The Covid-19 test positivity rates trended slightly higher in New York state, with the rate in the "micro-cluster" focus areas, where the pandemic has been the most severe, reaching 2.58 per cent, compared with 2.31 per cent a day earlier, Governor Andrew Cuomo said.
The statewide positivity rate excluding the "micro-cluster" areas was 1.13 per cent, up from 0.98 per cent on Thursday, Xinhua news agency quoted Cuomo as saying on Saturday. Of the 156,940 tests reported on Friday, 2,061 were positive, or 1.31 per cent of the total, over the 1.15 per cent one day earlier, he added.
As of Saturday, the Center for Systems Science and Engineering at Johns Hopkins University reported 33,418 coronavirus deaths in New York for the past seven months, the worst among all the states of the country.
However, it had the third lowest positivity rate of Covid-19 test among all US states, according to the seven-day rolling average updated on October 19 by the Johns Hopkins University Coronavirus Resource Center.
Once the epicentre of the Covid-19 pandemic in the US, New York state has reported more than 499,000 Covid-19 cases, of which New York City accounted for over 263,000.
As of Sunday, the US continued as the worst-hit country with the world's highest number of cases and deaths at 8,571,943 and 224,771, respectively, according to the Johns Hopkins University.
UNGA President Upset With NYC Mayor
Meanwhile, UN General Assembly (UNGA) President Volkan Bozkir said that he was "saddened" by New York City Mayor Bill de Blasio's refusal to meet him. "I was saddened to learn that the Mayor was unavailable to meet with me. This lack of interaction concerns me as policies devised by the City of New York directly affect the work of the UN and by extension millions of lives across the globe," Xinhua news agency quoted Bozkir as saying in a statement on Friday.
"Nevertheless, I will continue my work as president of the General Assembly of the UN, in the hopes of protecting the world's most vulnerable populations and advancing efforts towards a healthier and more sustainable planet. "I hope the City of New York will continue to be a strong partner in that regard," he said.

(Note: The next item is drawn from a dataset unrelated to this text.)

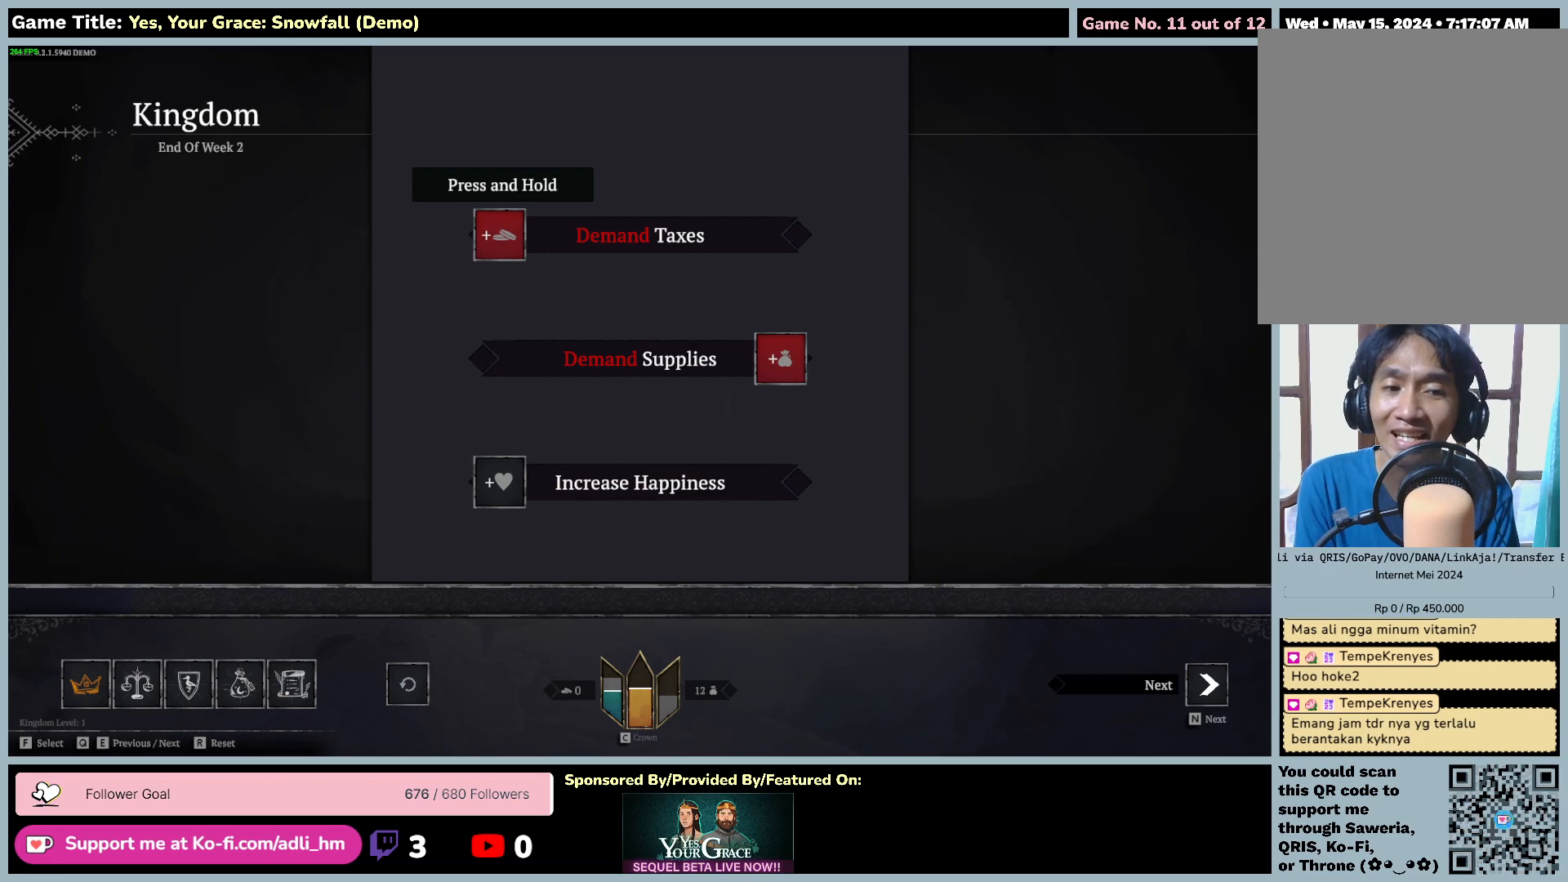
{"keys": ["n"], "mouse": [], "events": [[67, "n", "down"]]}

Bozkir's spokesman, Brenden Varma, told reporters that the meeting with de Blasio was requested around two weeks ago and the mayor's office did not revert until a few days ago with a refusal, without providing any specific reason. The New York City's international affairs commissioner, Penny Abeywardena, said in a statement on Friday that she was "surprised and saddened" by Bozkir's statement.
Abeywardena did not offer any explanation, only saying that de Blasio has an excellent relationship with UN Secretary-General Antonio Guterres and that over the course of the de Blasio administration, the City of New York has had a deeply collaborative relationship with Bozkir's predecessors.